# Lorentz invariance of Klein-Gordon Lagrangian

1. Sep 12, 2014

### ShayanJ

I wanna prove the invariance of the Klein-Gordon Lagrangian $\mathcal{L}=\frac 1 2 \partial^\mu \phi \partial_\mu \phi-\frac 1 2 m^2 \phi^2$ under a general Lorentz transformation $\Lambda^\alpha_\beta$ but I don't know what should I do. I don't know how to handle it. How should I do it?
Thanks

2. Sep 12, 2014

### Matterwave

Well, I think the easiest way to do it would be to apply a Lorentz transformation and see that the Lagrangian doesn't change. Have you tried doing that?

3. Sep 12, 2014

### ShayanJ

Yeah, I tried but I don't know how should I apply it. Is the following correct?

$\mathcal{L}^{'}=\frac 1 2 \Lambda^\nu_\mu \partial^\mu[\phi^{'}(\Lambda^{-1} x)] \Lambda^\mu_\nu \partial_\mu [\phi^{'}(\Lambda^{-1} x)]-\frac 1 2 m^2 [\phi^{'}(\Lambda^{-1} x)]^2$

If it is, how should I write $\Lambda^{-1} x$? The direct transformation is $\Lambda_\mu^\nu x^\mu$, what is the inverse transformation in component form?
Or maybe I only should write $\Lambda^{-1}x=x^{'}$ and then using $\Lambda^\nu_\mu\partial^\mu=\partial^{'\nu}$ and $\Lambda^\mu_\nu\partial_\mu=\partial^{'}_{\nu}$, and the invariance is proved?
Or what?

Last edited: Sep 12, 2014
4. Sep 12, 2014

### ChrisVer

what is the definition of a scalar field transformation then? or try to expand it in taylor around x [I guess then you can reach a form of the same lagrangian + a total derivative term]
In any case there are some problems in your definition... you should avoid writting two summed indices the same...[in your case a mu pair should change... then you'll get the metric which will give you again the double partial derivative...

5. Sep 12, 2014

### Matterwave

If you just replace it with $\partial^{\nu'}$ and call it done, then you might as well have just said the Lagrangian is Lorentz invariant by inspection.
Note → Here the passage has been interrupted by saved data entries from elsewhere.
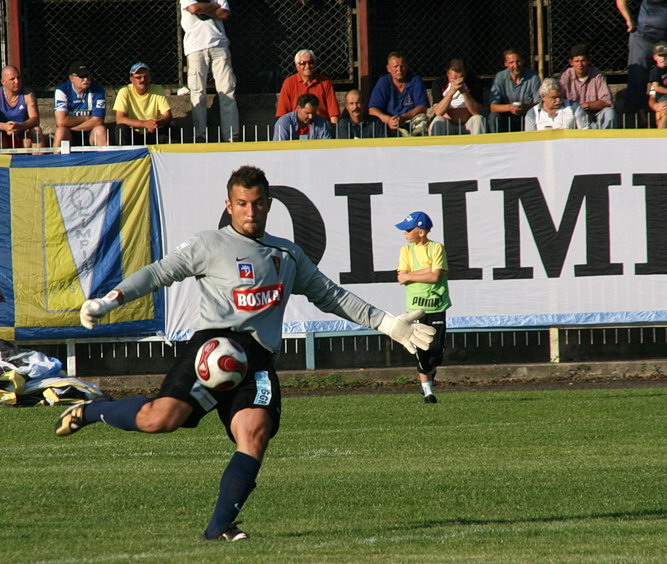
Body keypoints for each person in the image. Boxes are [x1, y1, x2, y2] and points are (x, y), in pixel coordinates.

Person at [56, 165, 435, 541]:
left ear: (268, 204)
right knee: (160, 419)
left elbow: (331, 296)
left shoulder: (287, 255)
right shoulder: (208, 244)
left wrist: (387, 324)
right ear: (229, 204)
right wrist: (110, 301)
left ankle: (219, 526)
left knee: (254, 433)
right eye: (242, 203)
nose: (250, 211)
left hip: (256, 359)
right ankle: (93, 410)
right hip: (209, 349)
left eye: (257, 204)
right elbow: (159, 273)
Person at [394, 211, 450, 404]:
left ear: (420, 231)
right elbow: (401, 277)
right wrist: (425, 271)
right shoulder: (406, 251)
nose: (405, 233)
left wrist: (411, 274)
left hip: (436, 306)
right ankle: (428, 392)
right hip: (415, 309)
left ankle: (430, 374)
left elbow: (435, 277)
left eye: (408, 230)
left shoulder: (436, 248)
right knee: (420, 349)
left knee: (436, 350)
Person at [180, 0, 240, 142]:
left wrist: (204, 9)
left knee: (227, 90)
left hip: (219, 44)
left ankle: (232, 136)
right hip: (195, 47)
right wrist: (214, 6)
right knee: (198, 92)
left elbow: (224, 13)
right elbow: (194, 8)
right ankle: (200, 135)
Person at [617, 0, 667, 120]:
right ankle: (633, 119)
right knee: (637, 76)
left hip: (665, 38)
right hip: (643, 37)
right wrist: (629, 20)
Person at [368, 51, 429, 137]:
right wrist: (388, 119)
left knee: (422, 120)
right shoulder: (383, 82)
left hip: (410, 120)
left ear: (407, 67)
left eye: (402, 66)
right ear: (388, 69)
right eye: (395, 67)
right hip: (390, 122)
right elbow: (372, 110)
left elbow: (422, 107)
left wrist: (404, 117)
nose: (399, 70)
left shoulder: (415, 80)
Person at [0, 65, 43, 150]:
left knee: (37, 130)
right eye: (12, 79)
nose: (17, 81)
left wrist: (20, 126)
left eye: (18, 78)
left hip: (23, 136)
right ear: (3, 81)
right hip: (3, 136)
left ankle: (38, 161)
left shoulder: (28, 94)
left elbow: (35, 119)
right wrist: (5, 127)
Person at [557, 44, 617, 129]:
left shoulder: (597, 75)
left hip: (596, 114)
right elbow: (560, 101)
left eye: (583, 61)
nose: (580, 64)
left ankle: (608, 140)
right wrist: (578, 109)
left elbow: (607, 102)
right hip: (575, 116)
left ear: (589, 60)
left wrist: (586, 105)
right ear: (571, 62)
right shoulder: (565, 77)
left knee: (610, 113)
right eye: (577, 61)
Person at [113, 62, 173, 145]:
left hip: (152, 131)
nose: (143, 80)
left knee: (171, 126)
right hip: (133, 133)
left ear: (150, 78)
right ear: (131, 79)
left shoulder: (157, 89)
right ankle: (125, 157)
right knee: (121, 129)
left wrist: (157, 123)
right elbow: (120, 119)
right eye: (138, 77)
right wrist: (144, 124)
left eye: (146, 77)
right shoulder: (124, 91)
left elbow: (168, 115)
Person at [275, 50, 340, 125]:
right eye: (303, 63)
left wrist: (334, 132)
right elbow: (282, 114)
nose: (307, 66)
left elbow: (333, 113)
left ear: (315, 64)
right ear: (297, 66)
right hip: (296, 127)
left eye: (311, 62)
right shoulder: (289, 83)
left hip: (321, 126)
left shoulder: (325, 83)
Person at [52, 61, 107, 148]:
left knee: (100, 129)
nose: (86, 79)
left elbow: (98, 120)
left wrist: (73, 127)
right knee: (61, 131)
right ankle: (56, 160)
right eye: (82, 76)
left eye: (88, 75)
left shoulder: (98, 90)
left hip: (89, 131)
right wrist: (86, 118)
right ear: (71, 78)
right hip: (69, 133)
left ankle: (104, 160)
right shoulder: (62, 90)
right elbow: (61, 121)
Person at [428, 59, 486, 135]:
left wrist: (463, 91)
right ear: (448, 72)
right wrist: (451, 92)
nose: (455, 75)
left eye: (459, 71)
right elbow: (438, 112)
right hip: (448, 124)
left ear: (464, 72)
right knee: (437, 120)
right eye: (453, 70)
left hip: (467, 123)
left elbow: (476, 111)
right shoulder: (439, 83)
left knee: (478, 119)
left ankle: (479, 146)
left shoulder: (473, 83)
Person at [488, 49, 541, 133]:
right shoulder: (500, 77)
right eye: (511, 62)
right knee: (494, 116)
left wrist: (524, 107)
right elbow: (492, 107)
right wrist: (509, 107)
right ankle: (497, 143)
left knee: (535, 114)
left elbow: (540, 104)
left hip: (526, 116)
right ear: (506, 64)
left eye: (518, 61)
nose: (516, 65)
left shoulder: (533, 76)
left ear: (523, 61)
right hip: (506, 117)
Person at [525, 77, 590, 130]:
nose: (558, 100)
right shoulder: (533, 113)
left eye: (560, 96)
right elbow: (530, 138)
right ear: (543, 96)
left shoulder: (574, 107)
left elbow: (584, 130)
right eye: (554, 97)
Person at [648, 41, 667, 128]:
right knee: (664, 112)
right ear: (655, 57)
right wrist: (656, 105)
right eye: (661, 56)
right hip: (663, 101)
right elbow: (653, 96)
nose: (663, 59)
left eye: (665, 56)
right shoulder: (656, 73)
Maybe one can try this hint:

$$A^{\mu'}A_{\mu'}=\Lambda^{\mu'}_{~~\nu}A^\nu \Lambda^{\rho}_{~~\mu'} A_\rho=\Lambda^{\rho}_{~~\mu'}\Lambda^{\mu'}_{~~\nu}A^\nu A_\rho=\delta^{~~\rho}_{\nu}A^\nu A_\rho=A^\rho A_\rho$$

See how you can apply this to your calculation.

6. Sep 12, 2014

### samalkhaiat

Start from the “transformation” of the scalar field
$$\phi ( x ) = \bar{ \phi } ( \bar{ x } ) . \ \ \ (1)$$
So, $\phi^{ 2 } ( x ) = \bar{ \phi }^{ 2 } ( \bar{ x } )$ and this takes care of the second term.
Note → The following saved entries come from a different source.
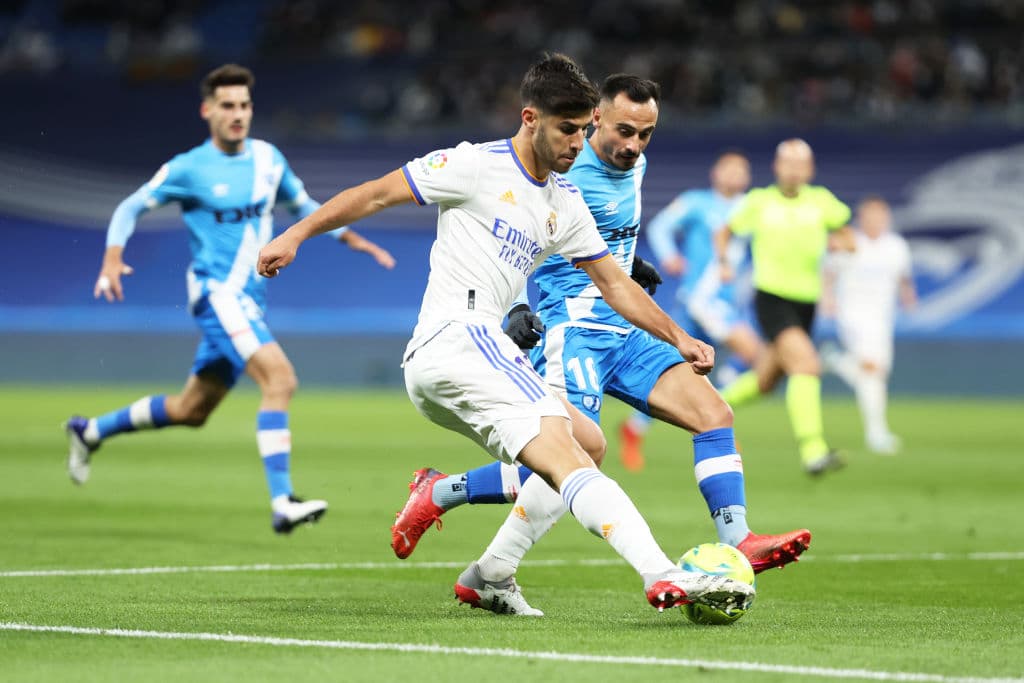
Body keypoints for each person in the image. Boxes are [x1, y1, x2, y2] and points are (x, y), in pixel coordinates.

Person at [257, 54, 754, 616]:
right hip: (456, 336)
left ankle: (490, 574)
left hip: (474, 355)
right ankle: (661, 573)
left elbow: (616, 284)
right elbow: (374, 194)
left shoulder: (564, 201)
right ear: (529, 119)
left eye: (584, 129)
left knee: (588, 444)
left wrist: (679, 336)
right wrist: (294, 235)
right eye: (567, 130)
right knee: (570, 454)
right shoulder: (473, 165)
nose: (576, 143)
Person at [387, 74, 809, 616]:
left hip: (625, 329)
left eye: (646, 134)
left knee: (713, 412)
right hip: (572, 329)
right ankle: (449, 502)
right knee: (572, 452)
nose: (633, 146)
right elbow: (509, 232)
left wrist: (630, 264)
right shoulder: (560, 167)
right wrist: (517, 308)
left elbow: (602, 245)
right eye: (623, 131)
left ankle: (738, 540)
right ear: (593, 124)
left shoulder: (636, 166)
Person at [64, 63, 396, 534]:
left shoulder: (268, 159)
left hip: (248, 300)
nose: (237, 114)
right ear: (207, 110)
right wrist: (112, 258)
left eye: (244, 105)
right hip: (218, 295)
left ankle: (89, 431)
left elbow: (302, 206)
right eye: (227, 106)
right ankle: (283, 501)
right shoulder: (189, 168)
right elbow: (131, 205)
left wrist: (351, 239)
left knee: (190, 411)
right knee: (279, 379)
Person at [715, 138, 855, 476]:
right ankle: (814, 451)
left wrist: (842, 244)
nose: (793, 170)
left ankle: (713, 406)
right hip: (772, 299)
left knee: (766, 380)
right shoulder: (760, 202)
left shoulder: (822, 201)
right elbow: (725, 233)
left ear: (810, 169)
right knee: (806, 364)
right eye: (787, 163)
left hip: (807, 302)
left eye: (800, 163)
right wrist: (724, 262)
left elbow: (847, 236)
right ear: (777, 167)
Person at [618, 151, 762, 471]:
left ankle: (637, 428)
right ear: (715, 172)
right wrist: (670, 256)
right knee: (751, 352)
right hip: (698, 299)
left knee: (683, 368)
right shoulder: (696, 202)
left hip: (725, 301)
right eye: (729, 168)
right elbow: (660, 227)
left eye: (741, 169)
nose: (734, 175)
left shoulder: (752, 208)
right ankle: (718, 416)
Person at [820, 196, 916, 454]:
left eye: (880, 216)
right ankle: (877, 434)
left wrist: (908, 297)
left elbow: (903, 277)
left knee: (876, 374)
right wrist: (828, 299)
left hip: (882, 318)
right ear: (861, 219)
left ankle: (836, 361)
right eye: (870, 216)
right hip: (852, 316)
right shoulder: (850, 242)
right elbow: (829, 273)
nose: (875, 221)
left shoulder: (896, 246)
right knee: (872, 370)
Now, differentiate (1) with respect to $x^{ \mu }$ and use the chain rule:
$$\partial_{ \mu } \phi ( x ) = \frac{ \partial \bar{ \phi } ( \bar{ x } ) }{ \partial \bar{ x }^{ \rho } } \frac{ \partial \bar{ x }^{ \rho } }{ \partial x^{ \mu } } = \bar{ \partial }_{ \rho } \bar{ \phi } ( \bar{ x } ) \ \Lambda^{ \rho }{}_{ \mu } . \ \ \ (2)$$
Next, differentiate (1) with respect to $x_{ \mu }$:
$$\partial^{ \mu } \phi ( x ) = \frac{ \partial \bar{ \phi } ( \bar{ x } ) }{ \partial \bar{ x }^{ \sigma } } \frac{ \partial \bar{ x }^{ \sigma } }{ \partial x_{ \mu } } = \bar{ \partial }_{ \sigma } \bar{ \phi } ( \bar{ x } ) \ \Lambda^{ \sigma \mu } . \ \ \ (3)$$
Multiply (2) and (3) and use the defining property of the Lorentz transformation
$$\Lambda^{ \rho }{}_{ \mu } \ \Lambda^{ \sigma \mu } = \Lambda^{ \rho }{}_{ \mu } \ \Lambda^{ \sigma }{}_{ \nu } \ \eta^{ \mu \nu } = \eta^{ \rho \sigma } .$$

Sam

7. Sep 12, 2014

### Matterwave

Gosh I hate the notation $x_\mu$... I would much rather write $\partial^\mu=\eta^{\mu\nu}\partial_\nu$ rather than $\partial^\mu=\partial/\partial x_\mu$.

8. Sep 12, 2014

### samalkhaiat

Yes, hating it is a good practise. Ok, the equation below is for your taste :)

$$\partial^{ \mu } \phi ( x ) = \frac{ \partial \bar{ \phi } ( \bar{ x } ) }{ \partial \bar{ x }^{ \sigma } } \partial^{ \mu } \bar{ x }^{ \sigma } = \bar{ \partial }_{ \sigma } \bar{ \phi } ( \bar{ x } ) \Lambda^{ \sigma \mu } . \ \ \ (3)$$

9. Sep 17, 2014

### ShayanJ

Just one more thing.
Consider the quantity $A^\mu B_\mu$. Is it the same as $A_\mu B^\mu$?
This is how I tried to prove it:
$A^\nu B_\nu=\eta_{\nu\mu}\eta^{\nu\mu}A_\mu B^\mu$.
The problem is, $\eta_{\nu\mu}\eta^{\nu\mu}$ is the twice contracted product of Minkowski metrics and is equal to $\pm 2$. But regardless of the fact that maybe $A^\mu B_\mu=A_\nu B^\nu$ isn't true, a coefficient of two doesn't seem to be true!

Last edited: Sep 17, 2014
10. Sep 17, 2014

### dextercioby

No, you haven't understood the Einstein summation convention properly. Compare what you wrote with what's right:

$$A^{\nu}B_{\nu} = \eta^{\nu\alpha}A_{\alpha}B^{\mu}\eta_{\mu\nu}$$

See where you made the mistake.

11. Sep 17, 2014

### ChrisVer

avoid having summed indices more than once- that's a rule. Otherwise summation doesn't make much sense.
what you wrote would have to be:
$A_{\nu} B^{\nu} = \eta_{\nu \mu} A^{\mu} \eta^{\mu \rho} B_{\rho} = \delta^{\rho}_{\mu} A^{\mu}B_{\rho} = A^{\mu} B_{\mu}$